The results of morphological and physiological indexes showed that under low salt treatment, P. talassica × P. euphratica was able to coordinate the growth of aboveground and belowground parts. Under high salt concentration, the growth and water balance of P. talassica × P. euphratica were markedly inhibited. The most significant differences between treatments were observed on the second day after the 45th day of NaCl treatment.

Transcriptomic analysis showed that the pathways of gene enrichment in the roots and stems of P. talassica × P. euphratica were different in the salt resistance response. And it involves several core pathways such as plant hormone signal transduction, phenylpropanoid biosynthesis, MAPK signaling pathway—plant, plant- pathogen interaction, carbon metabolism, biosynthesis of amino acids, and several key Transcription factors (TFs) such as AP2/ERF, NAC, WRKY and bZIP.

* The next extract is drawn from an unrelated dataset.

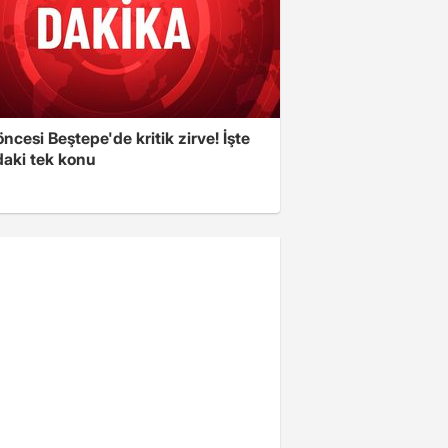
cesi Beştepe'de kritik zirve! İşte
aki tek konu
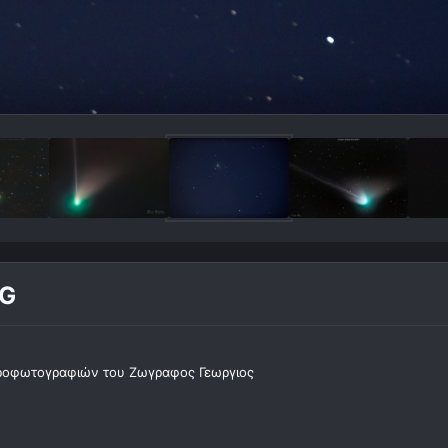
PG
ροφωτογραφιών του Ζωγραφος Γεωργιος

Metabolomic analysis revealed that KEGG pathway enrichment analysis showed unique metabolic pathways were enriched in P. talassica × P. euphratica under both 200 mM and 400 mM NaCl treatments. Additionally, while there were some differences in the metabolic pathways enriched in the roots and stems, both tissues commonly enriched pathways related to the biosynthesis of secondary metabolites, biosynthesis of cofactors, biosynthesis of amino acids, flavonoid biosynthesis, and ABC transporters.

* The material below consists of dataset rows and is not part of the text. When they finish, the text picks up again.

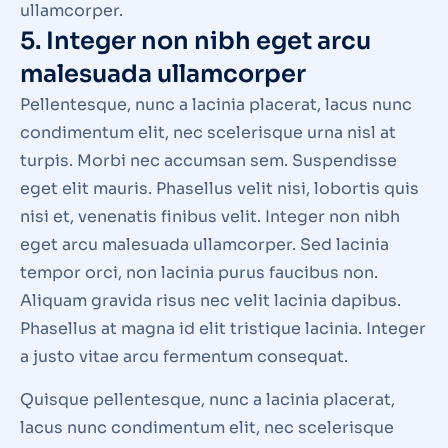
ullamcorper.
5. Integer non nibh eget arcu
malesuada ullamcorper
Pellentesque, nunc a lacinia placerat, lacus nunc
condimentum elit, nec scelerisque urna nisl at
turpis. Morbi nec accumsan sem. Suspendisse
eget elit mauris. Phasellus velit nisi, lobortis quis
nisi et, venenatis finibus velit. Integer non nibh
eget arcu malesuada ullamcorper. Sed lacinia
tempor orci, non lacinia purus faucibus non.
Aliquam gravida risus nec velit lacinia dapibus.
Phasellus at magna id elit tristique lacinia. Integer
a justo vitae arcu fermentum consequat.
Quisque pellentesque, nunc a lacinia placerat,
lacus nunc condimentum elit, nec scelerisque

Association analysis further indicated that biosynthesis of amino acids and plant hormone signal transduction pathway play key roles in the response of P. talassica × P. euphratica to salt stress. The interactions between the differentially expressed genes (DEGs) and several differentially accumulated metabolites (DAMs), especially the strong association between LOC105124002 and Jasmonoyl-L-Isoleucine (pme2074), were again revealed by the interactions analysis.

Conclusions

In this study, we resolved the changes of metabolic pathways in roots and stems of P. talassica × P. euphratica under different NaCl treatments and explored the associations between characteristic DEGs and DAMs, which provided insights into the mechanisms of P. talassica × P. euphratica in response to salt stress.